Work instructions:
Scan the material below for the string "always", and copy every line where it shows up.

Start of Exercise data

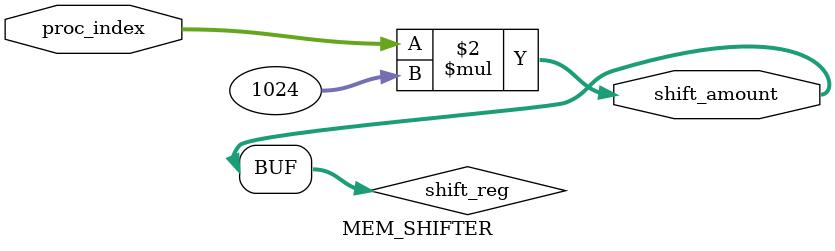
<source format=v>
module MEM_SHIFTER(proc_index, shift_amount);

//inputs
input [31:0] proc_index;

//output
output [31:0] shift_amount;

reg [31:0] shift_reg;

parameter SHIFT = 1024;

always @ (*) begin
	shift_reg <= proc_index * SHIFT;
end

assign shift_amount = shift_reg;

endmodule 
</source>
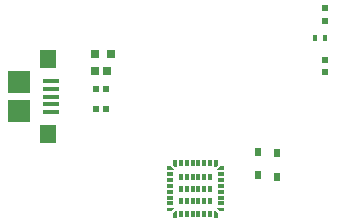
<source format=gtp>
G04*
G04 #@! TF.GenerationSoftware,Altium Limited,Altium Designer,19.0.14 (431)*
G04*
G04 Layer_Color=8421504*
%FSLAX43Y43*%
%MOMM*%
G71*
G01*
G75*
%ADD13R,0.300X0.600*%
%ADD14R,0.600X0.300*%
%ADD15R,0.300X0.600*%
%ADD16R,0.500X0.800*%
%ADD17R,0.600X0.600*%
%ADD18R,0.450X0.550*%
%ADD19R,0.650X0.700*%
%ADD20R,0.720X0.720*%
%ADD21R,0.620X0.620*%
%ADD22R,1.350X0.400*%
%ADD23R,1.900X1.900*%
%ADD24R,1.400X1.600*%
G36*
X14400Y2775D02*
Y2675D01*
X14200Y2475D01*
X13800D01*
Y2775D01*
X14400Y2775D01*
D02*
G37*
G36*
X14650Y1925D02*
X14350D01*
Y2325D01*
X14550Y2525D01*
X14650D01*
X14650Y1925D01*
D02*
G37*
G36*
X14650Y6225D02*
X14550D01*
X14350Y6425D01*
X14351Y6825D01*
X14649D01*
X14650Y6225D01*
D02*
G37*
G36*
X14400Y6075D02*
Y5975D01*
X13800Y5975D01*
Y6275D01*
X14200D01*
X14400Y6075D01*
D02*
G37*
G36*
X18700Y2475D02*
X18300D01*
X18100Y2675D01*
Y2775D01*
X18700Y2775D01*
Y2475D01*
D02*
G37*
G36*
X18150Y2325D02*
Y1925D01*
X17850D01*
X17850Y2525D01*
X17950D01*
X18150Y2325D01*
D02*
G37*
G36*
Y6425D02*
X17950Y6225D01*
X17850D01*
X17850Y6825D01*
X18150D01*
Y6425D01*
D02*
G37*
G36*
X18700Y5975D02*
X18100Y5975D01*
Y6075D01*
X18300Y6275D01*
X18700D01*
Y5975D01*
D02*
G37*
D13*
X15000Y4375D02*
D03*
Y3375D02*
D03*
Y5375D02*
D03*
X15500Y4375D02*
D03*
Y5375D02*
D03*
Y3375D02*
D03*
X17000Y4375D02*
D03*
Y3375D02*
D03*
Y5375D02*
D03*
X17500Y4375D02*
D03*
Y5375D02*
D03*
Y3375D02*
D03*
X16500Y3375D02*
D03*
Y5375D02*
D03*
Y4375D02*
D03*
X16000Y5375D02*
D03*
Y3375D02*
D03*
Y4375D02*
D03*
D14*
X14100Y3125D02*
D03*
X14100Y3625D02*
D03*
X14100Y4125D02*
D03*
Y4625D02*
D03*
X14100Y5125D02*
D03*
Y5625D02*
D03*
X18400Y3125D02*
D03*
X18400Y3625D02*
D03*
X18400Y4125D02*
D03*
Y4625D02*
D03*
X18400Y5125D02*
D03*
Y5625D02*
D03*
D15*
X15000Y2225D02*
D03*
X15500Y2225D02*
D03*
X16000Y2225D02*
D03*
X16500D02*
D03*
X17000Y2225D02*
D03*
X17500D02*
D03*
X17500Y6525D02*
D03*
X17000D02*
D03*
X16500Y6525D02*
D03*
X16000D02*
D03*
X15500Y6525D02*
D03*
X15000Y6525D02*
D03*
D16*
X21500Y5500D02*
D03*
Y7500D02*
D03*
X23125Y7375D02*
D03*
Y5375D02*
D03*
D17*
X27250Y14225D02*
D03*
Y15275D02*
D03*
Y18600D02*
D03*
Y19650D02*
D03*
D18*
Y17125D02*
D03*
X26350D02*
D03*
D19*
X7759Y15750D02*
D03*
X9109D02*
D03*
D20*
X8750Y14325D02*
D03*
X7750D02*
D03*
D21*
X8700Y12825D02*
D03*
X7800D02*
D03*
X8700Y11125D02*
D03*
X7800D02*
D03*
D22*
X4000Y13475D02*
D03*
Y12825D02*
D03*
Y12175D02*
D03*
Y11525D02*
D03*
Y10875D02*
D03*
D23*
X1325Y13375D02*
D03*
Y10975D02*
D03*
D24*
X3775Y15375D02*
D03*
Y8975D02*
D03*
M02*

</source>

End of Exercise data
Start of Exercise data

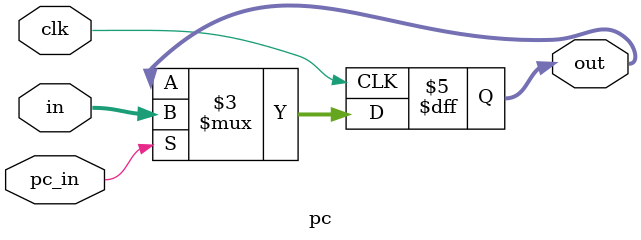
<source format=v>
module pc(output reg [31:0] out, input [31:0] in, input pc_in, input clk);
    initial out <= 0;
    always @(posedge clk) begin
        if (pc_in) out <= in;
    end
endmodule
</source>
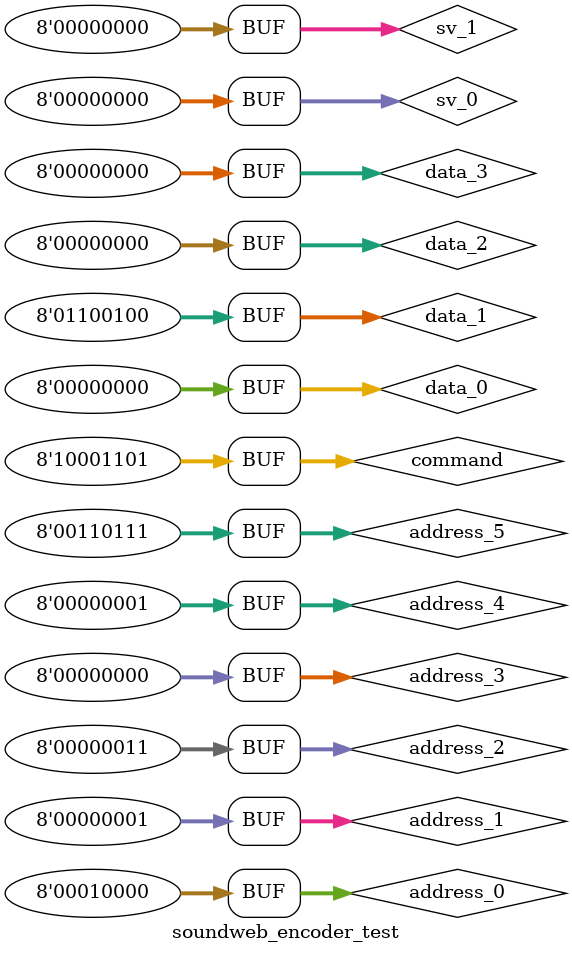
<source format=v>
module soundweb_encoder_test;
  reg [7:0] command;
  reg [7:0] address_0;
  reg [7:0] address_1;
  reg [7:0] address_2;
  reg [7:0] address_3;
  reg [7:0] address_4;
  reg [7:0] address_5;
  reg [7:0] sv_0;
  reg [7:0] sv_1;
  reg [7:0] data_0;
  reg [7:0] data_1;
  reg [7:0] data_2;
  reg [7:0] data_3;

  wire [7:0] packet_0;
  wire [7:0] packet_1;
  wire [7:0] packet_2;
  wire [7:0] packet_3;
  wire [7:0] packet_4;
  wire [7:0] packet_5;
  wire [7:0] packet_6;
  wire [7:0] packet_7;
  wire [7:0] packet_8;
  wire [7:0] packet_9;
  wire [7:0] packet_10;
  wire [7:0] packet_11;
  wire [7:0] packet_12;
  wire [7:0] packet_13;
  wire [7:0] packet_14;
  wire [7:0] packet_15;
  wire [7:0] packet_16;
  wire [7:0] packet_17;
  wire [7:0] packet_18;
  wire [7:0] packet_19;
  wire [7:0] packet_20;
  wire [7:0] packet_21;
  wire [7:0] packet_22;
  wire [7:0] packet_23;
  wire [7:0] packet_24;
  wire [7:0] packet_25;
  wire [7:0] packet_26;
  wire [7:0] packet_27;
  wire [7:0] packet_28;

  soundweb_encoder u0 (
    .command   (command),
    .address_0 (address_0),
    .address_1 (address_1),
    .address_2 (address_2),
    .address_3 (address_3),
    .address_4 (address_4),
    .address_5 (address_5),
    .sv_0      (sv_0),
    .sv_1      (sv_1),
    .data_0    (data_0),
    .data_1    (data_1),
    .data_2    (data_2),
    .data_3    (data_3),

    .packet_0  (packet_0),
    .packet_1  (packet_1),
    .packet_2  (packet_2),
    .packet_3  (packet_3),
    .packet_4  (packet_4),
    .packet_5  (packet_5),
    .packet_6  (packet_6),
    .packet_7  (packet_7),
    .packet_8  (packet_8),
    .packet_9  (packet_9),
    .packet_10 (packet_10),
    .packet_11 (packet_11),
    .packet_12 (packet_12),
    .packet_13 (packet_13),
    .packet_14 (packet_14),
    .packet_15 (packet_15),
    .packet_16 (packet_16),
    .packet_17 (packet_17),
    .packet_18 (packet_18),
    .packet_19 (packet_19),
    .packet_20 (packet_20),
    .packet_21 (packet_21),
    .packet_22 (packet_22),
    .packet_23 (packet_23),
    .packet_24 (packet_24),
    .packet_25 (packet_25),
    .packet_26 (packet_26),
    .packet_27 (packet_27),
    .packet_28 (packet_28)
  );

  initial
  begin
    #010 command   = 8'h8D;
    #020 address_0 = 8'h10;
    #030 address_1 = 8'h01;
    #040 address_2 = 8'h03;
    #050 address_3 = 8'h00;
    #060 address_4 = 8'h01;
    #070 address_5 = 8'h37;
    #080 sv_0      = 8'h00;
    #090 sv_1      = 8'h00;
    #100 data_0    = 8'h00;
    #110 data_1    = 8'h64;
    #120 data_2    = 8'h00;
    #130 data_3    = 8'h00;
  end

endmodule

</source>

End of Exercise data
Start of Exercise data

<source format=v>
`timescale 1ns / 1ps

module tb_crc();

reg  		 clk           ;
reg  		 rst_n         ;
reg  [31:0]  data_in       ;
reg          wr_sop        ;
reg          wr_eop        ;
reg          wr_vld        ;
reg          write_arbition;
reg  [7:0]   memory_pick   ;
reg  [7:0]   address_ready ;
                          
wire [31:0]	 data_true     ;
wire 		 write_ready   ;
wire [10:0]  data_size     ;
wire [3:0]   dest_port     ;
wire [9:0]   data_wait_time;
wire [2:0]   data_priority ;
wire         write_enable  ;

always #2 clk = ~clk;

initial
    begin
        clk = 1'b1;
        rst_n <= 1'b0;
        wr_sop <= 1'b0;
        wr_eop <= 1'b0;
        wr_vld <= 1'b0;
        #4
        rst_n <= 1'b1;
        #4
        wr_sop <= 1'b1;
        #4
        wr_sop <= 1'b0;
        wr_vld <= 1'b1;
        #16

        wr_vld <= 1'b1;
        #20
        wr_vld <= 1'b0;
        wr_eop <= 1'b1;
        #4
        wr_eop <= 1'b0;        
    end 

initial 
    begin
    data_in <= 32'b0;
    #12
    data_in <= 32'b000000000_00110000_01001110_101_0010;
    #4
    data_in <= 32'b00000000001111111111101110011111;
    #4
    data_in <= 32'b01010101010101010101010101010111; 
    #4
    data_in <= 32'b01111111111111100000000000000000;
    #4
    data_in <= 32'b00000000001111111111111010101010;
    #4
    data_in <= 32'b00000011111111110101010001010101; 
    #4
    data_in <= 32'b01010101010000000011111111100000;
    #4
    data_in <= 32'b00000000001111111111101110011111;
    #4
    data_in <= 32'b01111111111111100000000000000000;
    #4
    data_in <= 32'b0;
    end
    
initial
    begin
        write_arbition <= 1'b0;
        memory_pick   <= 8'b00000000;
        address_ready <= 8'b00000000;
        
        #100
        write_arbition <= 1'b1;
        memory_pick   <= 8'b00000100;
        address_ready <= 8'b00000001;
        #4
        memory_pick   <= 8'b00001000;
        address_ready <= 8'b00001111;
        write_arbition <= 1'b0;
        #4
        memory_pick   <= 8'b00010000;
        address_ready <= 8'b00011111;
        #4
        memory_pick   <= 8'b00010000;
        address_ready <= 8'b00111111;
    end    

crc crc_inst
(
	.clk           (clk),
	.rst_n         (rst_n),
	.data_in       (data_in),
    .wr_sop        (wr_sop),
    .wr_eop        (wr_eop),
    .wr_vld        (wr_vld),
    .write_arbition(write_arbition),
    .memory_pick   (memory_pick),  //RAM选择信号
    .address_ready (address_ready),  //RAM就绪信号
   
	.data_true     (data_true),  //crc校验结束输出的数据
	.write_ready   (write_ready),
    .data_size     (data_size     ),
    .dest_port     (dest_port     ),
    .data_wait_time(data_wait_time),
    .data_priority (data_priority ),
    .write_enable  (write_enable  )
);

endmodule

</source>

End of Exercise data

Response:
always @ (*) begin
    always @(posedge clk) begin
always #2 clk = ~clk;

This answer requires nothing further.